§ **Brief**
Can you retype every line of the records below word for word, leaving the pictures out?

§ **Recorded data**
◆ ◆ ◆ ◆

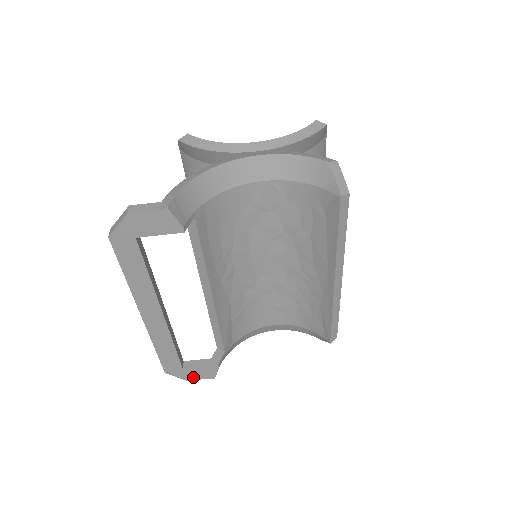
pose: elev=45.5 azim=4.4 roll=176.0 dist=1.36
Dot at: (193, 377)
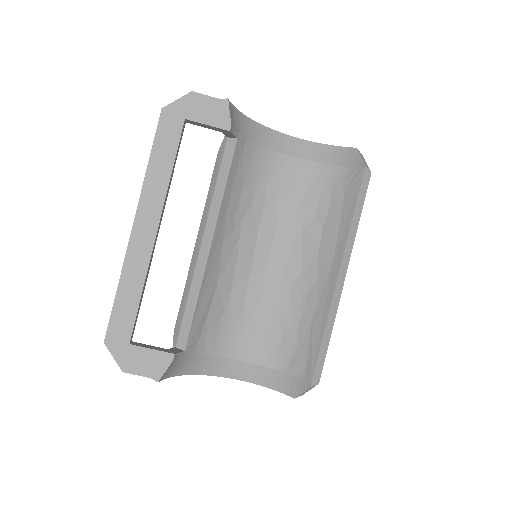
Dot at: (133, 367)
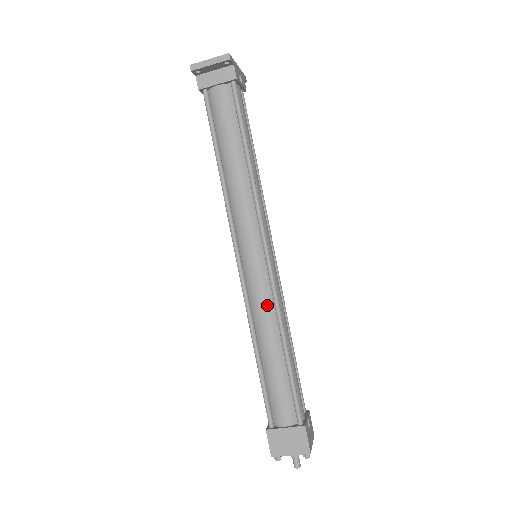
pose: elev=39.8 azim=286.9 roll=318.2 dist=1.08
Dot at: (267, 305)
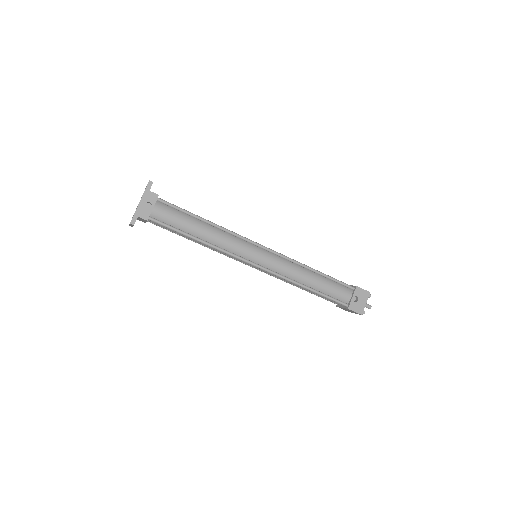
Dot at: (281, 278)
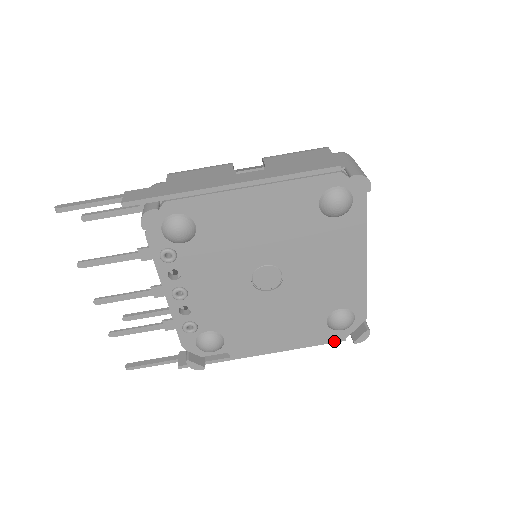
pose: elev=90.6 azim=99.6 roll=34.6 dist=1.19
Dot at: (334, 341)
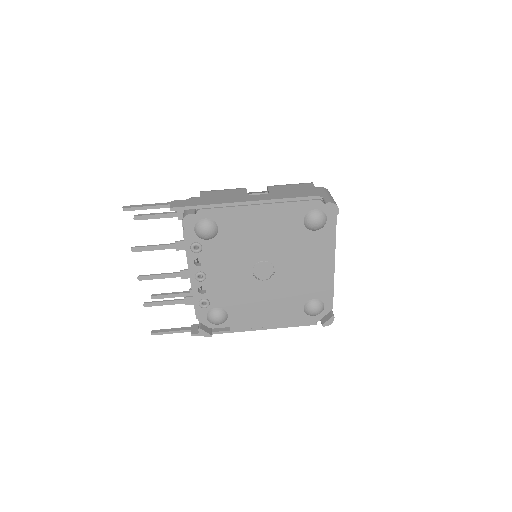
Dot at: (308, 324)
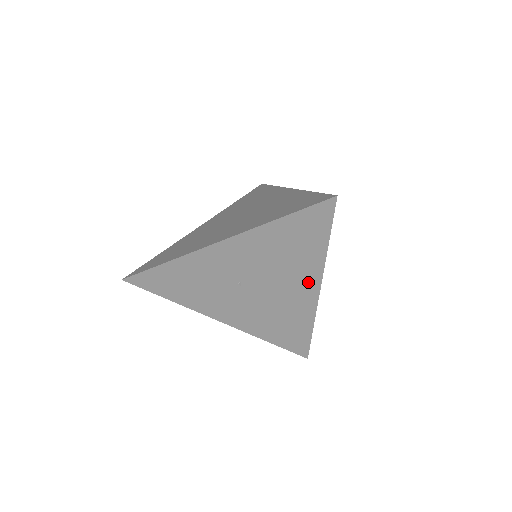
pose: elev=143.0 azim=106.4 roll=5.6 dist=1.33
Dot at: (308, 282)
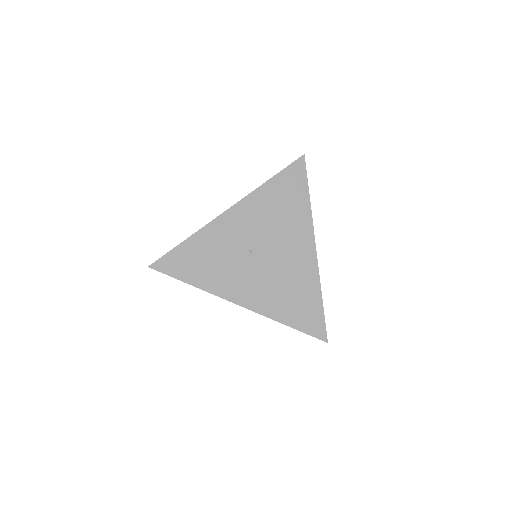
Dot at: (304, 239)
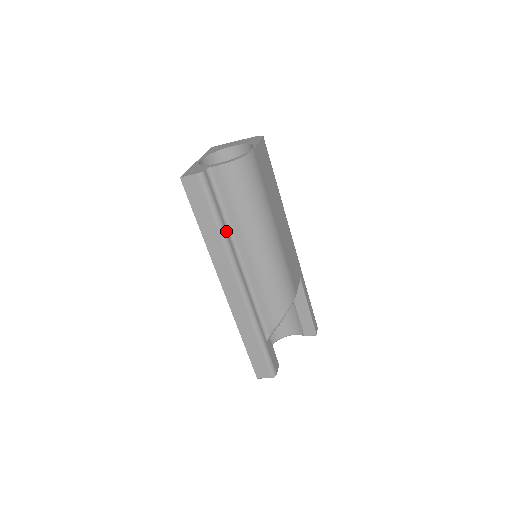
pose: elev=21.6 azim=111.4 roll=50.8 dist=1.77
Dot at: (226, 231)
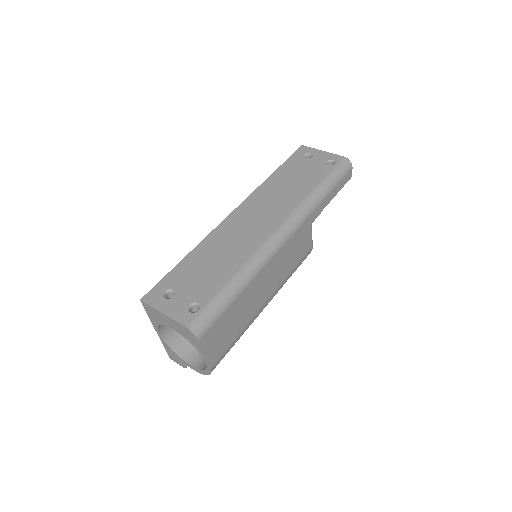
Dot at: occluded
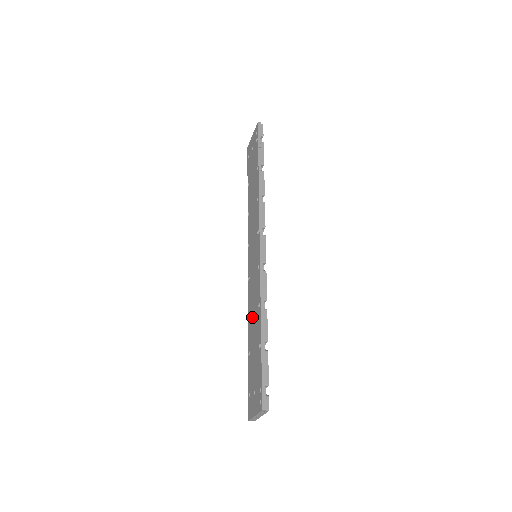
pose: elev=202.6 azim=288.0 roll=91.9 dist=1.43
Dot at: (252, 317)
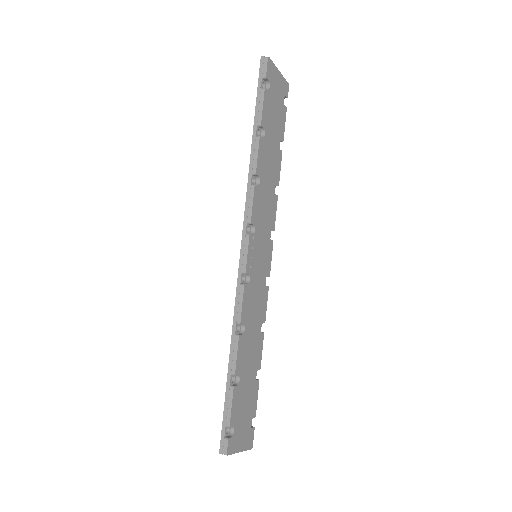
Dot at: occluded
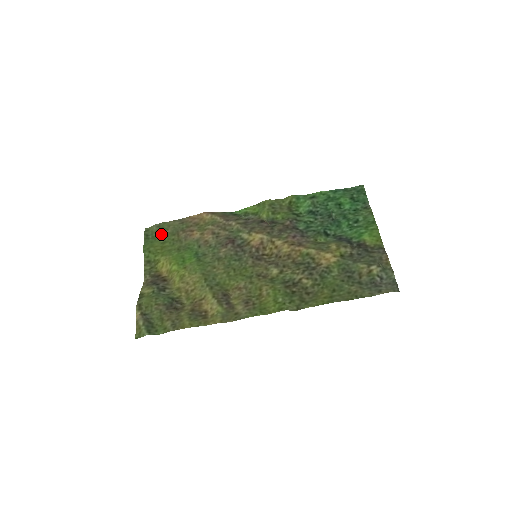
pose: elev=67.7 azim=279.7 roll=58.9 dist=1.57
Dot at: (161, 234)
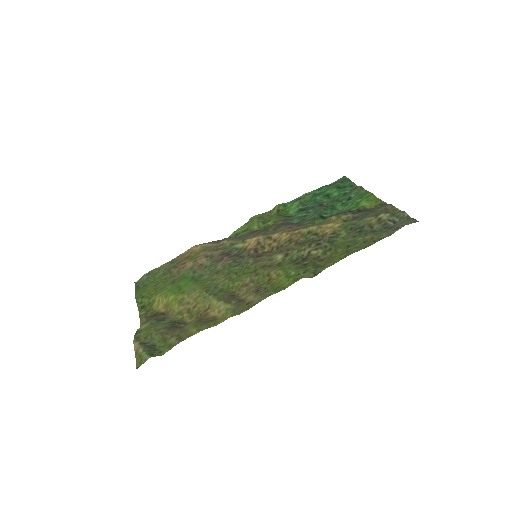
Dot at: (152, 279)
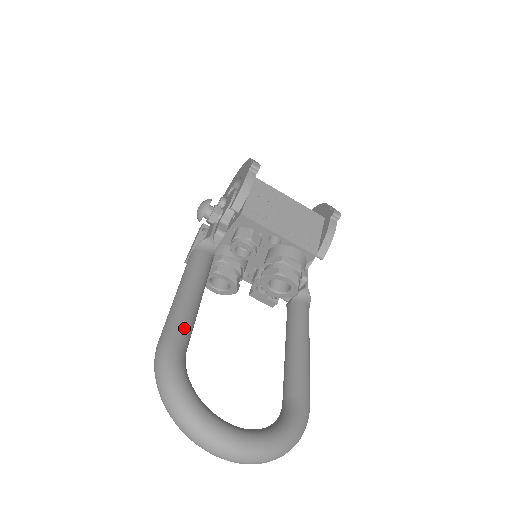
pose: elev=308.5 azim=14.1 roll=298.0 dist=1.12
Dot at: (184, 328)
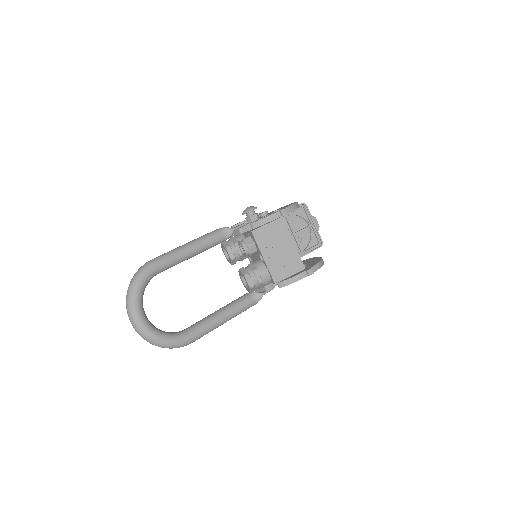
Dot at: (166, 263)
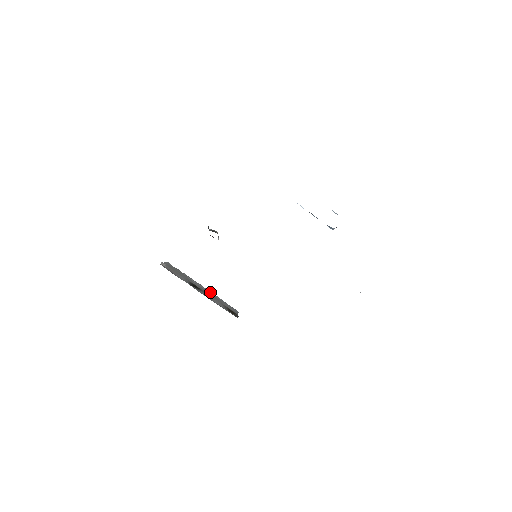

◆ ◆ ◆ ◆

§ **Result**
pose: elev=45.5 azim=4.4 roll=176.0 dist=1.36
Dot at: (193, 377)
Dot at: (133, 367)
pose: elev=39.8 azim=286.9 roll=318.2 dist=1.08
Dot at: (267, 305)
Dot at: (281, 278)
pose: elev=90.6 azim=99.6 roll=34.6 dist=1.19
Dot at: (334, 341)
Dot at: (308, 324)
pose: elev=143.0 azim=106.4 roll=5.6 dist=1.33
Dot at: (308, 282)
Dot at: (304, 239)
pose: elev=21.6 azim=111.4 roll=50.8 dist=1.77
Dot at: (226, 231)
Dot at: occluded
pose: elev=202.6 azim=288.0 roll=91.9 dist=1.43
Dot at: (252, 317)
Dot at: occluded
pose: elev=67.7 azim=279.7 roll=58.9 dist=1.57
Dot at: (161, 234)
Dot at: (152, 279)
pose: elev=308.5 azim=14.1 roll=298.0 dist=1.12
Dot at: (184, 328)
Dot at: (166, 263)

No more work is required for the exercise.